The Wilcoxon signed-rank test was used to evaluate the macular thickness and visual acuity changes attributable to CAI therapy. Uni- and multivariate logistic regressions were used to test for OCT characteristics as predictors of CST response to CAI treatment. Spearman’s rank correlation coefficient was used to evaluate medication score and change in CST. Correlation was defined as very weak/none (r < 0.1), weak (0.1< r < 0.3), moderate (0.3 < r < 0.6), strong (0.6 < r < 0.8), or very strong (0.8 < r < 1). Analyses were performed with R version 3.2.5 (https://www.r-project.org/), and graphed using Prism GraphPad version 7.0.

RESULTS

Sixty-one patients with a history of uveitis and treatment with acetazolamide were identified. Twenty-seven patients were excluded from analysis due to recent initiation or increased dose of topical 0.05% difluprednate, oral prednisone, or systemic immunomodulation. Eighteen patients were excluded due to OCT scans outside the required time-period. The final group consisted of 16 patients (19 eyes) (Table). Both eyes of three patients were eligible for the study (total 6 eyes). Nine patients (56%) were female, with average age of 57.9 years (range 19.7-81.1 yrs.).

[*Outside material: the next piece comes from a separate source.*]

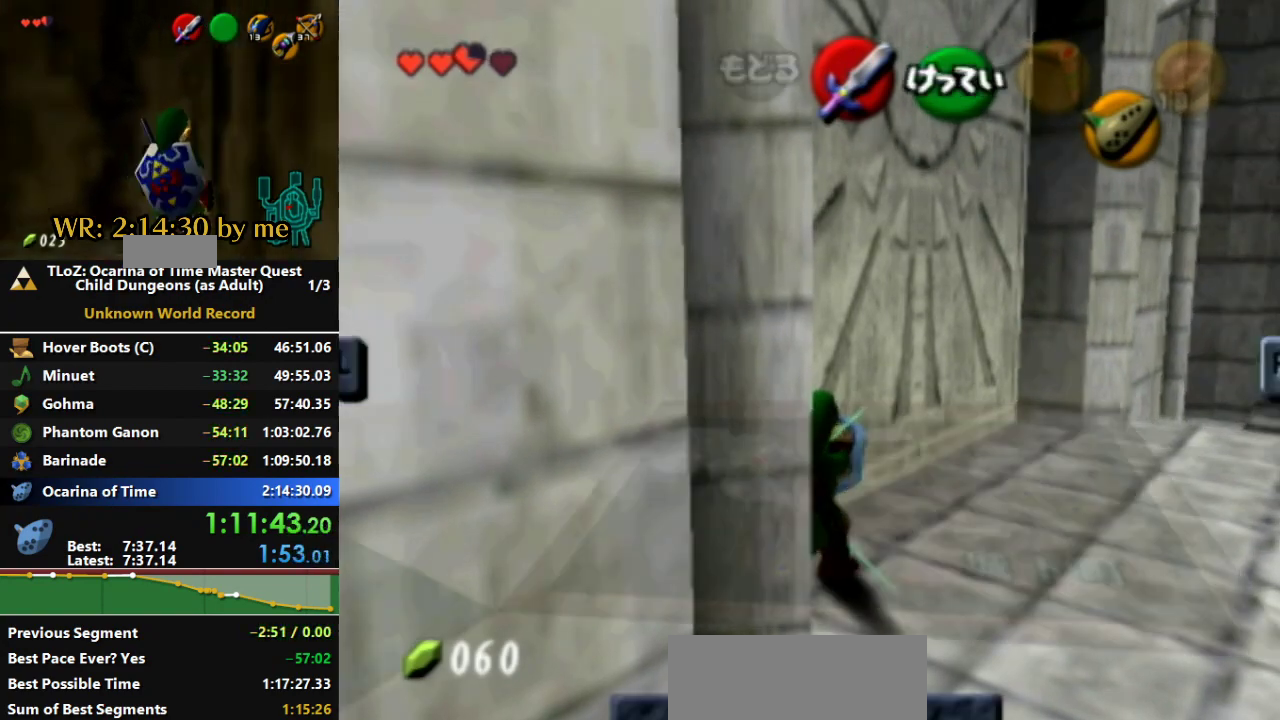
{"dt_ms": 500, "buttons": ["L1", "R1"], "left_stick": "center", "right_stick": "center", "events": [[433, "L1", "down"]]}
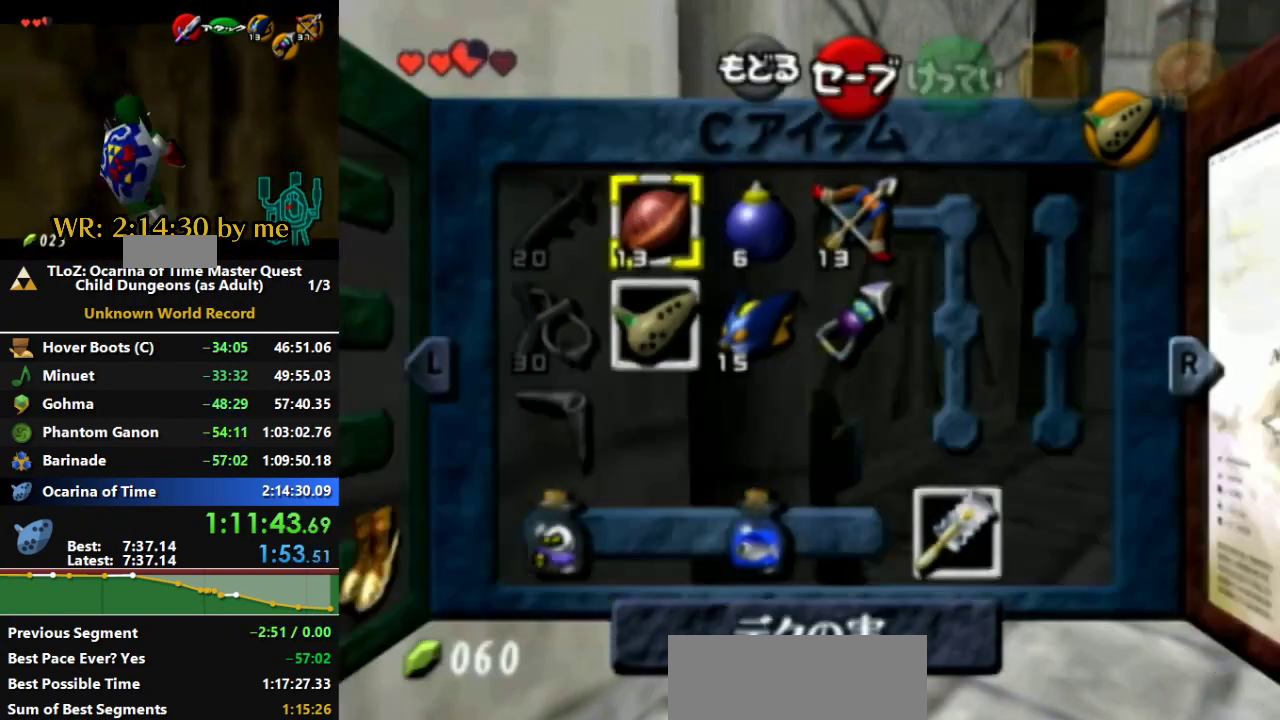
{"dt_ms": 500, "buttons": ["R1"], "left_stick": "center", "right_stick": "center", "events": [[133, "L1", "up"]]}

The most common anatomic location of uveitis was anterior n=8 (42.1%), and the average duration of uveitis 4.4 years (range 0.2-27.5 yrs.). All patients had received prior treatment for macular edema. Four eyes with pseudophakic CME and inflammatory signs were included, all greater than 60 days from the date of surgery.

Table.

Demographics and characteristics of subjects with inflammatory macular edema treated with acetazolamide.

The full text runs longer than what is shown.